Tutta questa premessa per dirvi cosa? Semplice: caldo record. Già, proprio così, tempo fa evidenziammo – in più di un’occasione – le temperature assurde che stavano raggiungendo il Nord Africa. Ecco, meglio non guardare alcune mappe termiche per la prima decade di agosto…
Fidatevi, meglio non pensarci, meglio pensare che non sia vero e che si sia trattato semplicemente di un brutto sogno. Perché dovessero realizzarsi quelle proiezioni rischieremmo di dover riparlare – un anno e qualche giorno dopo – di valori termici assurdi. Forse anche di record termici.

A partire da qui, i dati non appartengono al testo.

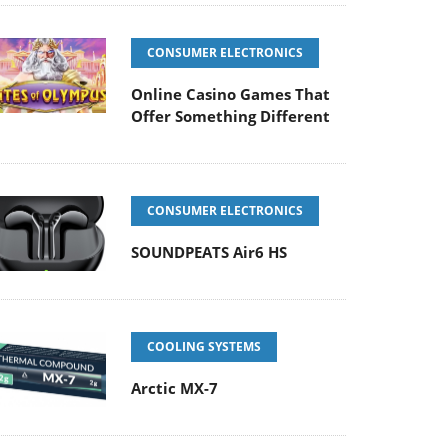
CONSUMER ELECTRONICS
Online Casino Games That
Offer Something Different
CONSUMER ELECTRONICS
SOUNDPEATS Air6 HS
COOLING SYSTEMS
Arctic MX-7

Abbiamo intravisto, giusto per farla breve, termiche di oltre 30°C a 1500 metri di quota. Sapete che significa? Che al suolo si potrebbero superare 45°C. Vero è che saremo ad agosto e che le giornate saranno un po’ più corte, questa forse sarebbe l’unica via di scampo dai 50°C. Ma non è detto…
Purtroppo stiamo imparando, sulla nostra pelle, che quando si tratta di caldo nulla gli è precluso. Quindi piano con le conclusioni affrettate, potrebbe accadere davvero di tutto e a questo punto la speranza è che quelle proiezioni non siano vere, dobbiamo davvero sperare che non si realizzino.
Lo dicevamo: la prima metà di agosto potrebbe essere la peggiore in termini termici, dopodiché la situazione potrebbe iniziare a cambiare. Gradualmente ma cambiare e questa sarebbe senz’altro un’eccellente notizia.